Mais, d’un autre côté, la peinture ne doit pas s’arrêter à la représentation de ces sujets où l’esprit paraît absorbé dans une pensée générale et profonde, et où l’ame se révèle sa nature infinie ; elle doit aussi ouvrir le champ libre aux particularités. Celles-ci, reléguées jusqu’ici dans le fond du tableau comme simples accessoires, réclament leur indépendance. Maintenant, dans le progrès de l’art passant du sérieux le plus profond à la représentation des objets extérieurs et particuliers, la peinture doit aller jusqu’à l’extrême opposé, jusqu’à la représentation de la simple apparence comme telle ; c’est-à-dire jusqu’au point où le fond devient quelque chose d’indifférent, et l’illusion artistique l’intérêt principal. Mous voyons alors l’art mettre sa perfection à fixer sur la toile les changements les plus fugitifs du ciel aux différentes heures du jour, la couleur des bois diversement éclairés, l’apparence et le reflet des nuages, des vagues, des lacs et des fleuves, l’éclat transparent du vin dans les verres, le brillant des yeux, ce qu’il y a d’instantané dans le regard, dans le rire, etc. La peinture passe ici de l’idéal à la réalité vivante ; elle reproduit les effets de ces apparences, principalement par l’exactitude de l’exécution, la fidélité avec laquelle chaque partie, chaque détail sont rendus. Toutefois, ce n’est nullement une simple habileté mécanique, c’est une exactitude, une finesse pleine de talent, qui achève chaque particularité pour elle-même, et cependant maintient les parties du tout dans leurs rapports et leur fusion intime ; ce qui exige le plus grand art. Ici, maintenant, la vitalité ainsi obtenue dans la représentation du réel semble quelque chose de plus élevé que l’idéal. Ce qui explique pourquoi, dans aucun autre art, on n’a autant disputé sur l’idéal et la nature, ainsi que je l’ai exposé longuement dans un autre endroit. Sans doute on pourrait, dans des sujets aussi peu importants, blâmer l’application de tous les moyens artistiques, comme une prodigalité. La peinture ne peut, cependant, se priver de ces sortes de sujets qui, de leur côté, ne sont propres qu’à être traités avec un tel art, et réclament cette subtilité, cette délicatesse infinie de l’apparence.
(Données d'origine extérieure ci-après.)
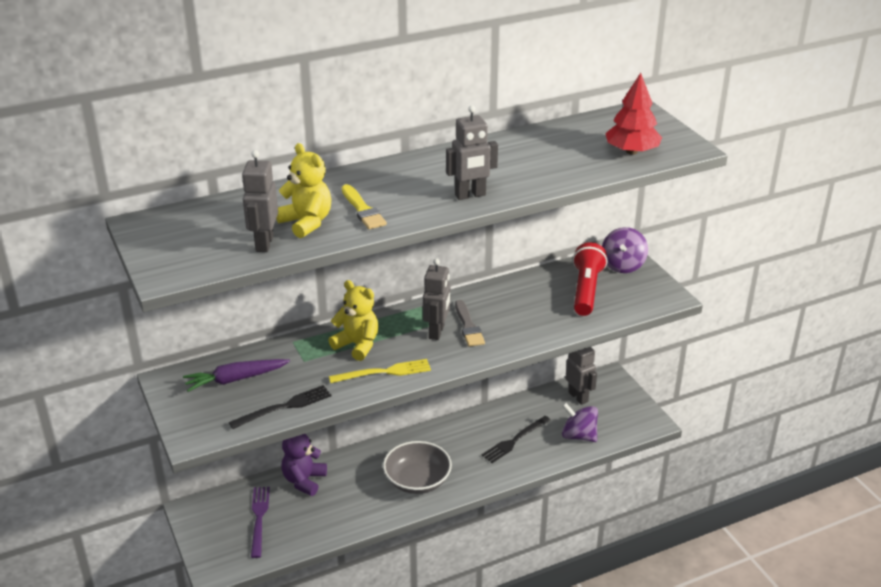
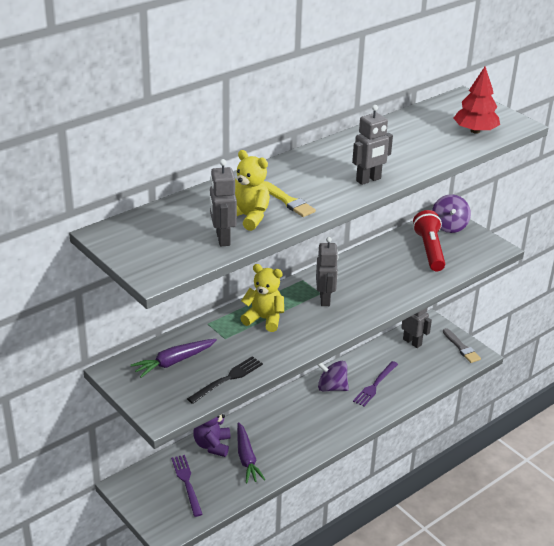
camera: 15 degrees left, 0 degrees up
yellow fork [329,359,431,383] -> none
grey bowl [383,441,452,494] -> none
grey brush [455,300,485,347] -> grey brush moved to [443,328,481,363]
black fork [482,416,551,463] -> purple fork [353,361,398,406]
purple spinning top [562,403,598,442] -> purple spinning top moved to [318,361,349,391]
none -> purple carrot [237,422,266,483]

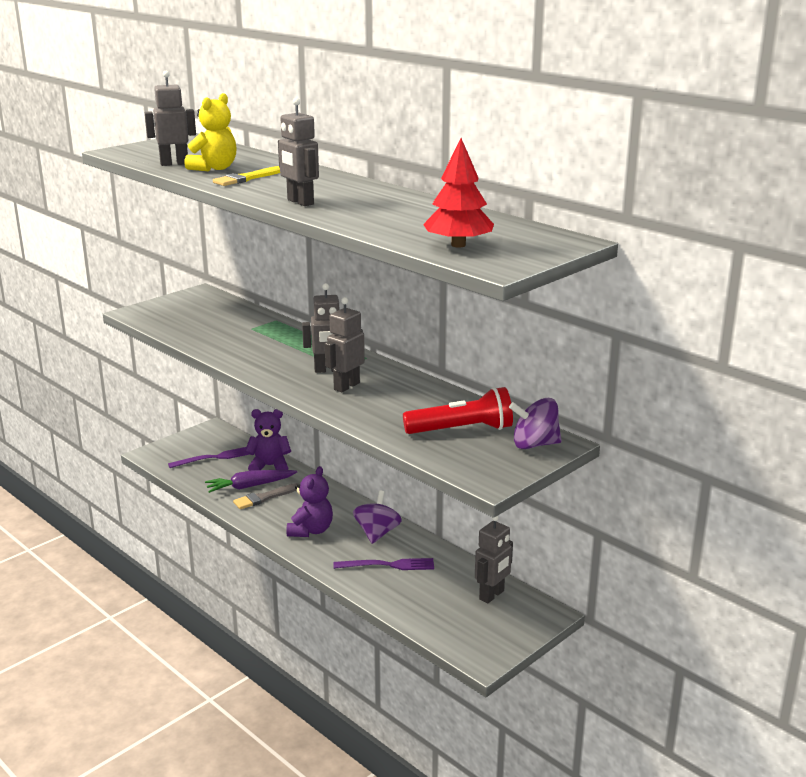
camera: 85 degrees right, 10 degrees down
purple carrot [131,339,217,378] -> none
black fork [187,356,263,404] -> none
yellow teddy bear [240,264,284,332] -> none
purple fork [353,361,398,406] -> purple fork turned 150 degrees clockwise [333,558,434,570]
grey brush [443,328,481,363] -> grey brush moved to [233,483,299,509]
none -> purple teddy bear [286,466,333,537]
none -> grey robot [325,297,365,392]

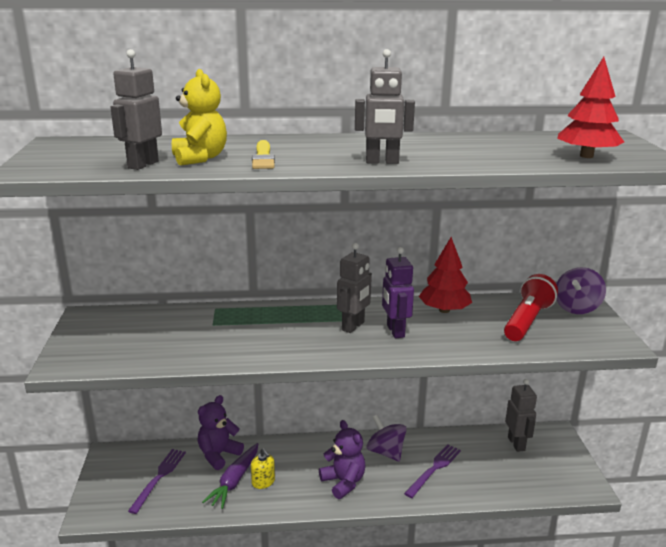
camera: 50 degrees left, 0 degrees up
grey brush [233,483,299,509] -> yellow soap dispenser [251,448,275,489]
grey robot [325,297,365,392] -> purple robot [382,247,414,338]
none -> red tree [419,237,472,313]

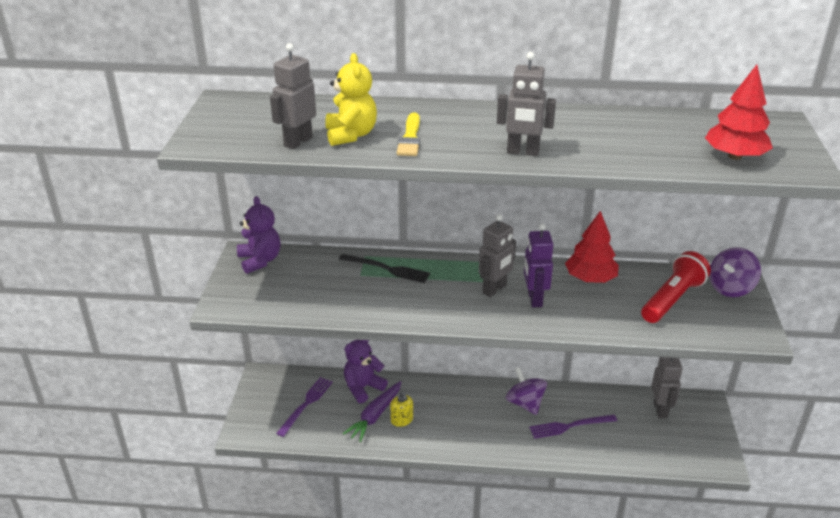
camera: 10 degrees right, 10 degrees up
purple teddy bear [319,420,366,499] -> purple teddy bear moved to [237,196,281,274]
purple fork [404,444,461,498] -> purple fork turned 150 degrees counterclockwise [529,415,617,439]
none -> black fork [339,254,430,283]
Mais maintenant, l’exécution artistique ne reste pas dans cette opposition générale. Comme la peinture repose sur le principe de la subjectivité et de la particularité, elle passe à une particularisation et une individualisation plus grandes encore. L’architecture et la sculpture affectent aussi des différences nationales. Dans la sculpture, en particulier, on reconnaît une grande diversité d’écoles et de maîtres originaux. Mais, dans la peinture, cette diversité et cette originalité s’étendent sur une plus grande échelle et dans une mesure tellement incalculable, que les objets qu’elle peut embrasser ne peuvent plus être circonscrits d’avance. C’est ici principalement que se fait remarquer l’esprit particulier des peuples, des provinces, des époques ou des individus. Et cela ne concerne pas seulement le choix des objets et l’esprit de la conception, mais aussi le caractère particulier du dessin, l’art de grouper, le coloris, la façon de conduire le pinceau, de traiter les couleurs, etc., où se trahissent les manières et les habitudes les plus personnelles.

Puisque la peinture a pour destination de se développer ainsi à l’intérieur et à l’extérieur d’une façon aussi illimitée, sans doute, il y a aussi peu de choses générales dont on puisse parler d’une manière déterminée, qu’il y a de choses déterminées dont on puisse parler en général. Cependant nous ne pouvons nous contenter de ce qui a été dit jusqu’ici y soit du fond, soit des matériaux, soit de l’exécution artistique. Nous devons, tout en écartant le côté empirique dans la multiplicité inépuisable de ses détails, soumettre encore à un examen plus approfondi quelques points essentiels qui paraissent les plus frappants.